早在2017年的就職演說中,特朗普就提到了“美國式的大屠殺”,并描繪了一個滿目瘡痍、急需通過決裂來重建的國家圖景——這是一種借用自“耶利米哀歌”修辭傳統的敘事手法。到了2025至2026年,這種邏輯被延伸到了外交政策領域。在西點軍校向美國軍事學院的年輕畢業生發表演講時,他表達了“殺死美國敵人”、“粉碎任何對手”以及“消滅一切威脅”的堅定決心。
自他的第二任期開始以來,這種神話通過一種毫不掩飾的、將娛樂與現實融為一體的方式被進一步戲劇化。白宮發布的一段視頻便是明證,該視頻將對伊朗實施打擊的畫面與好萊塢電影和電子游戲的場景混剪在一起,并配上了“美國式正義”的口號。特朗普向他的敵人承諾了“必死無疑的下場”,并將這種毀滅與一種所謂的政治解放捆綁在一起。正是在這一點上,特朗普最明顯地背離了更為傳統的、帶有總統色彩的權力運用方式。
他的前任們通常將武力與一個明確的政治改造計劃——如民主化、國家建設或重塑地區格局——聯系在一起,而特朗普則表達了一種更為極端的信念:權力本身就成為了一種美德,而徹底粉碎敵人則是其最耀眼的證明。暴力不再是為了孕育一個新秩序做鋪墊;它本身就成為了一個目標,仿佛僅僅展示壓倒性的力量就足以催生出一種政治解決方案。在特朗普的邏輯中,古老的美國暴力神話被剝去了其普世主義的華麗外衣:剩下的只有作為權力鐵證的純粹毀滅。
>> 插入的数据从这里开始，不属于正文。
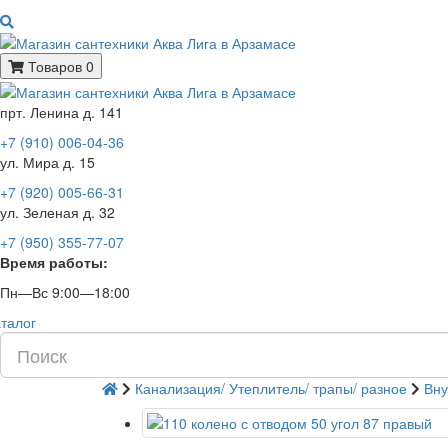
Товаров 0
прт. Ленина д. 141
+7 (910) 006-04-36
ул. Мира д. 15
+7 (920) 005-66-31
ул. Зеленая д. 32
+7 (950) 355-77-07
Время работы:
Пн—Вс 9:00—18:00
талог
Канализация/ Утеплитель/ трапы/ разное
Вну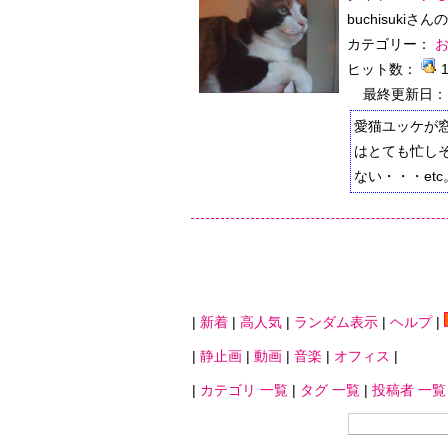
buchisukiさ
カテゴリー：
ヒット数：
最終更新日：
愛猫ユッケが
はとても忙しそ
ない・・・etc。
|
新着
|
高人気
|
ランダム表示
|
ヘルプ
|
|
静止画
|
動画
|
音楽
|
オフィス
|
|
カテゴリ 一覧
|
タグ 一覧
|
投稿者 一覧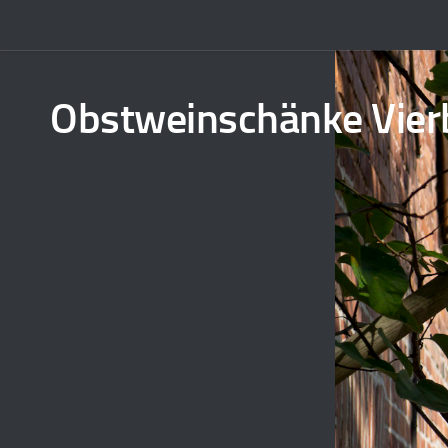
Obstweinschänke Vier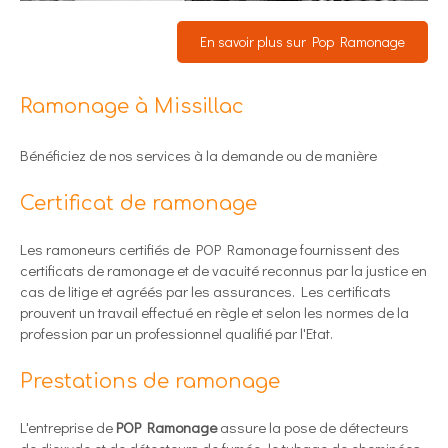
En savoir plus sur Pop Ramonage
Ramonage à Missillac
Bénéficiez de nos services à la demande ou de manière
Certificat de ramonage
Les ramoneurs certifiés de POP Ramonage fournissent des
certificats de ramonage et de vacuité reconnus par la justice en
cas de litige et agréés par les assurances. Les certificats
prouvent un travail effectué en règle et selon les normes de la
profession par un professionnel qualifié par l'Etat.
Prestations de ramonage
L'entreprise de
POP Ramonage
assure la pose de détecteurs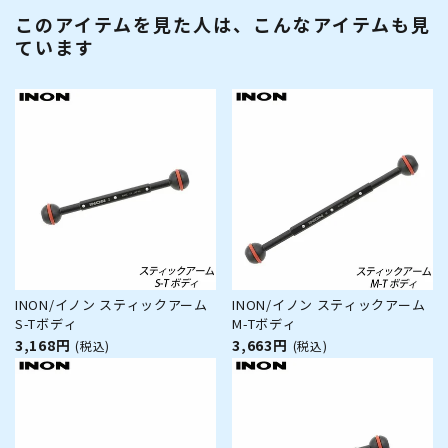
このアイテムを見た人は、こんなアイテムも見
ています
INON/イノン スティックアーム
INON/イノン スティックアーム
S-Tボディ
M-Tボディ
3,168円
3,663円
(税込)
(税込)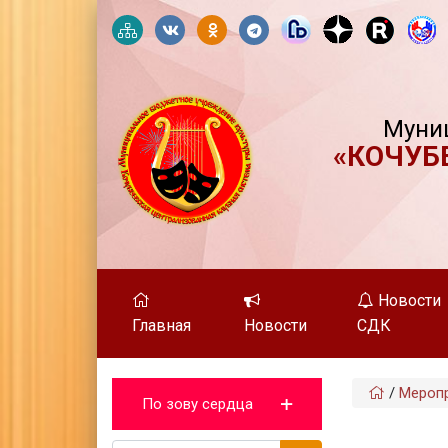
Муни
«КОЧУБ
Новости
Главная
Новости
СДК
/
Мероп
По зову сердца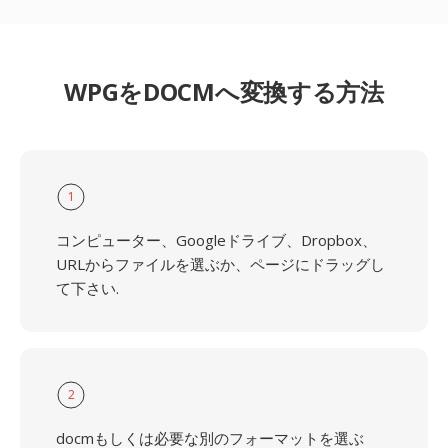
WPGをDOCMへ変換する方法
1
コンピューター、Googleドライブ、Dropbox、
URLからファイルを選ぶか、ページにドラッグし
て下さい.
2
docmもしくは必要な別のフォーマットを選ぶ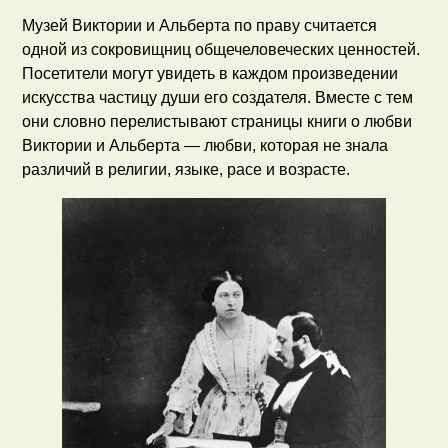
Музей Виктории и Альберта по праву считается
одной из сокровищниц общечеловеческих ценностей.
Посетители могут увидеть в каждом произведении
искусства частицу души его создателя. Вместе с тем
они словно перелистывают страницы книги о любви
Виктории и Альберта — любви, которая не знала
различий в религии, языке, расе и возрасте.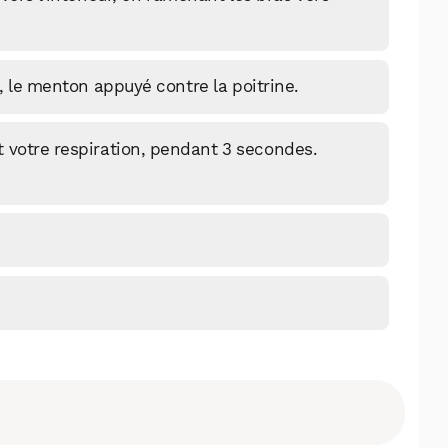
t, le menton appuyé contre la poitrine.
t votre respiration, pendant 3 secondes.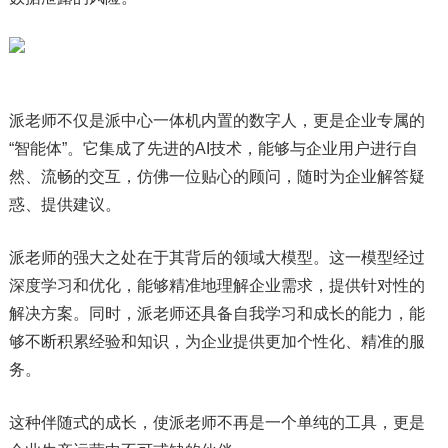
派老师不仅是派中心一体机内置的数字人，更是企业专属的
“智能体”。它集成了先进的AI技术，能够与企业用户进行自
然、流畅的交互，仿佛一位贴心的顾问，随时为企业解答疑
惑、提供建议。
派老师的强大之处在于其背后的领域大模型。这一模型经过
深度学习和优化，能够精准地理解企业需求，提供针对性的
解决方案。同时，派老师还具备自我学习和成长的能力，能
够不断积累经验和知识，为企业提供更加个性化、精准的服
务。
这种伴随式的成长，使派老师不再是一个单纯的工具，更是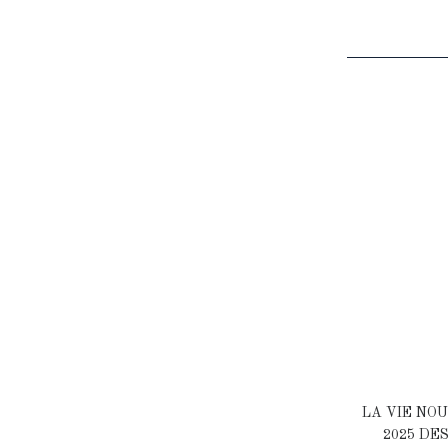
LA VIE NOU
2025 DE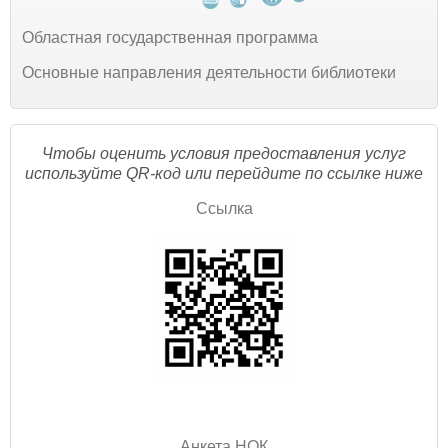
Областная государственная программа
Основные направления деятельности библиотеки
Чтобы оценить условия предоставления услуг
используйте QR-код или перейдите по ссылке ниже
Ссылка
Анкета НОК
第四個神話帶有宗教色彩。美國的“邊疆”從一開始就與一種天命論的想象緊密相連:在荒野中的神圣使命、被選中的子民,以及新教徒與上帝之間的直接聯系。特朗普繼承了這一傳統,但他將其重心轉移到了自己身上。在2025年的就職演說中,他斷言上帝拯救他是有原因的:那就是讓美國再次偉大。在全國祈禱早餐會上,他再次宣稱,上帝對美國有著“一個特殊的計劃和一項光榮的使命”。在這里,最初的神話再次被扭曲。天意不再被用來喚醒國家的集體使命感,而是被用來將總統個人神圣化,賦予其一種近乎救世主般的角色。
特朗普的支持者們則進一步加劇了這種偏離:一部分信奉福音派特朗普主義的人,通過恩膏、預言或善惡之戰的視角來解讀他的角色。宗教力量為武力披上了神圣的外衣。戰爭部長皮特·海格塞斯便是這一現象的完美化身。作為一個現代十字軍的形象,他將民族主義基督教、尚武的男子氣概以及對武力的神圣化辯護完美地結合在了一起。
支撐對伊戰爭的敘事就像一面顯影劑。它建立在古老的美國神話之上,而這些神話不僅被特朗普重新利用,更被強硬化和徹底扭曲。“邊疆”演變成了掠奪,牛仔異化為了對領袖的狂熱崇拜,暴力淪為了帶來救贖的毀滅,而宗教則變成了對領袖個人的神圣化加冕。 他抽空了這些敘事中原本包含的公民精神、道德準則或普世價值,只保留了其最殘酷的核心——征服、強權、君權神授以及對敵人的徹底殲滅。而這,似乎正中大多數共和黨支持者的下懷。